Data for analysis START

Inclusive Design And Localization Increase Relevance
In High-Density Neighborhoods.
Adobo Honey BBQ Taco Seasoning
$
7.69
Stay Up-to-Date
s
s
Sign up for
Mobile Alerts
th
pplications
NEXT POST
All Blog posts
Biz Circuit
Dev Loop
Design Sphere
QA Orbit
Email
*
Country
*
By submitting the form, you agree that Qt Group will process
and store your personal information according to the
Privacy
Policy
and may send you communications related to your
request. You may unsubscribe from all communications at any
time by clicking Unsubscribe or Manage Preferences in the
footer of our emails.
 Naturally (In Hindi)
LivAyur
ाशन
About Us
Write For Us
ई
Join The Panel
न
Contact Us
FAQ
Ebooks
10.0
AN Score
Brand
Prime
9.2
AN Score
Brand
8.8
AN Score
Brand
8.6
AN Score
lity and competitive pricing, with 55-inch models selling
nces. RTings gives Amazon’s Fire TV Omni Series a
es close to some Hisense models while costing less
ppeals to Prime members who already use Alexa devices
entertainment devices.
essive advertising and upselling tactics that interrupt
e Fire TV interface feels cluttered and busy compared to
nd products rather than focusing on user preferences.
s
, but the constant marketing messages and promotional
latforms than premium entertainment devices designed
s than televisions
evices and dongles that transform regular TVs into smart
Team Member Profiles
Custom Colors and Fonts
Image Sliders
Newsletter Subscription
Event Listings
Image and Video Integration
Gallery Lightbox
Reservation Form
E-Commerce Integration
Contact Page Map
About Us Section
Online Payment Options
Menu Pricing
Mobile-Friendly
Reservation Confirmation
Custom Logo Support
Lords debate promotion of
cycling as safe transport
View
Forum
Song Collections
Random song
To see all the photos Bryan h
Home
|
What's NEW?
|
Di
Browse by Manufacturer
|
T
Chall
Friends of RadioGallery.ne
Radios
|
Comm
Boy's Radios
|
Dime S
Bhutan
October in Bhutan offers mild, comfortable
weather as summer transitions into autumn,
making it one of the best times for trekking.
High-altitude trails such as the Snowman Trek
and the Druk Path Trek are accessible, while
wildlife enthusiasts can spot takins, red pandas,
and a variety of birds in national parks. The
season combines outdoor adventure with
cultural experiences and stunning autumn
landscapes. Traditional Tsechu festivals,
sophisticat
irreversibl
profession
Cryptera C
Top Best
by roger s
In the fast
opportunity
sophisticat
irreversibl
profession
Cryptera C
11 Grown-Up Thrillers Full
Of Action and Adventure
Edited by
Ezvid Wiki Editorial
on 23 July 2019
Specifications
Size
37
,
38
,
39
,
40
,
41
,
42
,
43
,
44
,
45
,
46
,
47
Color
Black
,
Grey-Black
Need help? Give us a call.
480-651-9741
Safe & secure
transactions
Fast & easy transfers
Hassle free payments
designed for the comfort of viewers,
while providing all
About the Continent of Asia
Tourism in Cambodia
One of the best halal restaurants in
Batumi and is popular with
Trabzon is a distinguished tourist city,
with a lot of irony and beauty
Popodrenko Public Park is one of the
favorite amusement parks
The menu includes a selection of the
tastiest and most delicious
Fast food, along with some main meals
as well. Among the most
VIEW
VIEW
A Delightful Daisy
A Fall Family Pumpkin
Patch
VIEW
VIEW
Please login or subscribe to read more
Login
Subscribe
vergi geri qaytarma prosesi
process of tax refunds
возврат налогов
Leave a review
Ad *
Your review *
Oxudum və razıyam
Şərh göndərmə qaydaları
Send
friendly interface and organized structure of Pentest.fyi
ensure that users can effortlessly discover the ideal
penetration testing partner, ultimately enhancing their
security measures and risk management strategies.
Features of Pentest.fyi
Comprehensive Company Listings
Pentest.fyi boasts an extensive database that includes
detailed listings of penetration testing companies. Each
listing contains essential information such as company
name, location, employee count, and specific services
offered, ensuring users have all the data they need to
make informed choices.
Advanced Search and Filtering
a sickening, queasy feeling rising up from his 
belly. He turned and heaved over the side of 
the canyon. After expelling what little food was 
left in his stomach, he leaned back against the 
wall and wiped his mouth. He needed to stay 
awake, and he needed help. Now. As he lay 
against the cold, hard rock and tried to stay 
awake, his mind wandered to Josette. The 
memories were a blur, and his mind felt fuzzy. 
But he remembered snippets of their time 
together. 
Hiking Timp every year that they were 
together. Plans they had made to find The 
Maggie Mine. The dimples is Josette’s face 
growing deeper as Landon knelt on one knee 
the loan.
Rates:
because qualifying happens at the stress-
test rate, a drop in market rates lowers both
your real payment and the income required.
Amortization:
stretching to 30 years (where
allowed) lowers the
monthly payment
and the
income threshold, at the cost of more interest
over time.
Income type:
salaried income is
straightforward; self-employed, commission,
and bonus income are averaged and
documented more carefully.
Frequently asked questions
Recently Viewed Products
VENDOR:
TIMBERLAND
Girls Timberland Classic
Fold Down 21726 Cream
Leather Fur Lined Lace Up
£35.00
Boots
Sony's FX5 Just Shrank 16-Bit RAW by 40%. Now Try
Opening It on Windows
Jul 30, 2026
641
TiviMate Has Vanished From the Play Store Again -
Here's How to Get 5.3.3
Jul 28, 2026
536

Data for analysis END

● **Prompt**: Output the records verbatim, from the first line to the last.

● **Exercise response**:
Inclusive Design And Localization Increase Relevance
In High-Density Neighborhoods.
Adobo Honey BBQ Taco Seasoning
$
7.69
Stay Up-to-Date
s
s
Sign up for
Mobile Alerts
th
pplications
NEXT POST
All Blog posts
Biz Circuit
Dev Loop
Design Sphere
QA Orbit
Email
*
Country
*
By submitting the form, you agree that Qt Group will process
and store your personal information according to the
Privacy
Policy
and may send you communications related to your
request. You may unsubscribe from all communications at any
time by clicking Unsubscribe or Manage Preferences in the
footer of our emails.
 Naturally (In Hindi)
LivAyur
ाशन
About Us
Write For Us
ई
Join The Panel
न
Contact Us
FAQ
Ebooks
10.0
AN Score
Brand
Prime
9.2
AN Score
Brand
8.8
AN Score
Brand
8.6
AN Score
lity and competitive pricing, with 55-inch models selling
nces. RTings gives Amazon’s Fire TV Omni Series a
es close to some Hisense models while costing less
ppeals to Prime members who already use Alexa devices
entertainment devices.
essive advertising and upselling tactics that interrupt
e Fire TV interface feels cluttered and busy compared to
nd products rather than focusing on user preferences.
s
, but the constant marketing messages and promotional
latforms than premium entertainment devices designed
s than televisions
evices and dongles that transform regular TVs into smart
Team Member Profiles
Custom Colors and Fonts
Image Sliders
Newsletter Subscription
Event Listings
Image and Video Integration
Gallery Lightbox
Reservation Form
E-Commerce Integration
Contact Page Map
About Us Section
Online Payment Options
Menu Pricing
Mobile-Friendly
Reservation Confirmation
Custom Logo Support
Lords debate promotion of
cycling as safe transport
View
Forum
Song Collections
Random song
To see all the photos Bryan h
Home
|
What's NEW?
|
Di
Browse by Manufacturer
|
T
Chall
Friends of RadioGallery.ne
Radios
|
Comm
Boy's Radios
|
Dime S
Bhutan
October in Bhutan offers mild, comfortable
weather as summer transitions into autumn,
making it one of the best times for trekking.
High-altitude trails such as the Snowman Trek
and the Druk Path Trek are accessible, while
wildlife enthusiasts can spot takins, red pandas,
and a variety of birds in national parks. The
season combines outdoor adventure with
cultural experiences and stunning autumn
landscapes. Traditional Tsechu festivals,
sophisticat
irreversibl
profession
Cryptera C
Top Best
by roger s
In the fast
opportunity
sophisticat
irreversibl
profession
Cryptera C
11 Grown-Up Thrillers Full
Of Action and Adventure
Edited by
Ezvid Wiki Editorial
on 23 July 2019
Specifications
Size
37
,
38
,
39
,
40
,
41
,
42
,
43
,
44
,
45
,
46
,
47
Color
Black
,
Grey-Black
Need help? Give us a call.
480-651-9741
Safe & secure
transactions
Fast & easy transfers
Hassle free payments
designed for the comfort of viewers,
while providing all
About the Continent of Asia
Tourism in Cambodia
One of the best halal restaurants in
Batumi and is popular with
Trabzon is a distinguished tourist city,
with a lot of irony and beauty
Popodrenko Public Park is one of the
favorite amusement parks
The menu includes a selection of the
tastiest and most delicious
Fast food, along with some main meals
as well. Among the most
VIEW
VIEW
A Delightful Daisy
A Fall Family Pumpkin
Patch
VIEW
VIEW
Please login or subscribe to read more
Login
Subscribe
vergi geri qaytarma prosesi
process of tax refunds
возврат налогов
Leave a review
Ad *
Your review *
Oxudum və razıyam
Şərh göndərmə qaydaları
Send
friendly interface and organized structure of Pentest.fyi
ensure that users can effortlessly discover the ideal
penetration testing partner, ultimately enhancing their
security measures and risk management strategies.
Features of Pentest.fyi
Comprehensive Company Listings
Pentest.fyi boasts an extensive database that includes
detailed listings of penetration testing companies. Each
listing contains essential information such as company
name, location, employee count, and specific services
offered, ensuring users have all the data they need to
make informed choices.
Advanced Search and Filtering
a sickening, queasy feeling rising up from his 
belly. He turned and heaved over the side of 
the canyon. After expelling what little food was 
left in his stomach, he leaned back against the 
wall and wiped his mouth. He needed to stay 
awake, and he needed help. Now. As he lay 
against the cold, hard rock and tried to stay 
awake, his mind wandered to Josette. The 
memories were a blur, and his mind felt fuzzy. 
But he remembered snippets of their time 
together. 
Hiking Timp every year that they were 
together. Plans they had made to find The 
Maggie Mine. The dimples is Josette’s face 
growing deeper as Landon knelt on one knee 
the loan.
Rates:
because qualifying happens at the stress-
test rate, a drop in market rates lowers both
your real payment and the income required.
Amortization:
stretching to 30 years (where
allowed) lowers the
monthly payment
and the
income threshold, at the cost of more interest
over time.
Income type:
salaried income is
straightforward; self-employed, commission,
and bonus income are averaged and
documented more carefully.
Frequently asked questions
Recently Viewed Products
VENDOR:
TIMBERLAND
Girls Timberland Classic
Fold Down 21726 Cream
Leather Fur Lined Lace Up
£35.00
Boots
Sony's FX5 Just Shrank 16-Bit RAW by 40%. Now Try
Opening It on Windows
Jul 30, 2026
641
TiviMate Has Vanished From the Play Store Again -
Here's How to Get 5.3.3
Jul 28, 2026
536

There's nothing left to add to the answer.